Sacha: So yes _____ keynote, _____ spoke about this project he wants to work on about essentially making Jenkins fully configurable through files. Right?

Dean: Yes.

Sacha: That seems to be talking –

Dean: There’s a lot of stuff that Jenkins – that Kohsuke talked about that I wish he’d talked about two years ago, to be honest. A lot of the stuff that we’ve – so, while I was listening to the keynote, I was thinking, “We’ve kind of already solved this.” But the problem is, we’ve solved it in a way that’s specific to Shutterfly. We’re using – all the things that we use are off the shelf open source components, but it’s wired for Shutterfly.

Sacha: He admitted to me that he secretly has a prototype working somewhere on his machine. So – but don’t repeat that.

Dean: Okay. So, you’re his boss, so - So that’s, you know, containers have helped us in terms of managing Jenkins. Where the real benefits for the organization though are built – is our build farm. What we’ve had to do before with our static slaves is any time, you know, especially as we’ve kind of broken things out, you know, they want a special tool or use a new technology for their build or their project and that means we’d either have to install that software onto our build slaves or give them a special slave. So that’s where containers have really helped us is now we actually allow them to specify their build environment as a Docker image and we’ll actually just run it on our cluster. So our slave cluster right now is, you know, eleven physical machines. You know, we just get these from our operations guys because they manage our physical infrastructure anyway. So they’re pretty beefy. And it’s more than enough capacity to just run these jobs and spin up and spin down these containers as we need. And so it’s been really easy for developers to be able to say, “I’m going to use Java 8 instead of Java 7. And we don’t have to worry about having – taking the time to make sure that that’s available for them.

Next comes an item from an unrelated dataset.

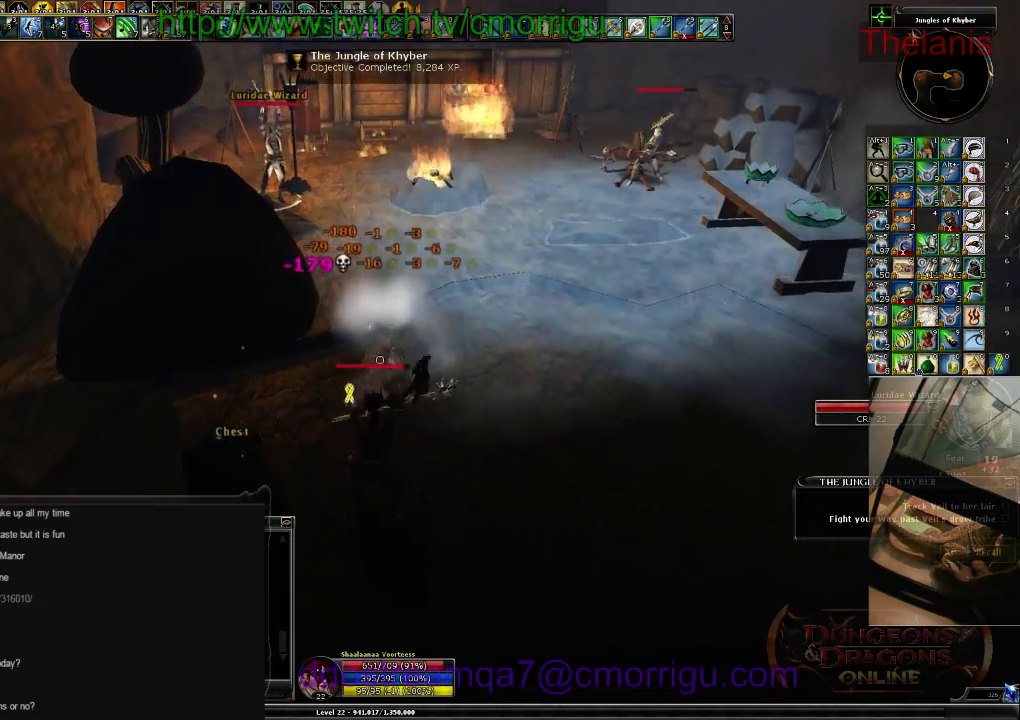
{"keys": ["w"], "events": []}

Sacha: What about production?

Dean: Production? We are not there yet. Right now, I would say that our Jenkins instance is the mature – the most mature user Docker of containers within the company. So a lot of other teams are actually looking to us for guidance about how to use Docker in production and we’re working with our operations team on that. Part of the thing I think is there is still a lot of confusion about containers versus virtual machines and we’re still kind of going through the process of teaching people. You know, you’re not just – you don’t really just dump everything that’s on this physical host into a container image and say, “That’s it.” We’re trying to figure out what the best way is to break things up into different containers that we can wire together. For me, Docker – there’s actually two parts of Docker. Right? There’s the software description and definition and deployment and then there’s the scaling of the deployment. And for us, I think the first baby step that we have to take is to actually just be able to model our software as containers and just kind of run it the way we do today which is still a host with the set of processes. And if we need more, we’ll have to add more hosts and run more containers on those hosts. I think just being – just jumping directly to the next step where everything’s in the swarm, I don’t – I think there’s work we have to do in our architecture before we can do that.

Sacha: Right, so you’re really using Docker as a – almost like a unit of packaging.

Dean: Yes.

Sacha: A cleaner way to do things, but not yet, you’re not into the _____ versus Mesos, versus Swarm and letting things orchestrate themselves on the data center.

Dean: And I think even for the use case that we have where Docker is solving a lot of problems for us because we’ve had this issue where there’s a layer of software that kind of sits between the application and the system and it’s a really grey area about who’s responsible for that.

Sacha: That’s very true, yeah.

Dean: And so for – with Docker, we can say, “All right, my team’s going to own it. We’re going to control it. We’re just going to put it into a container and we’re done with it.”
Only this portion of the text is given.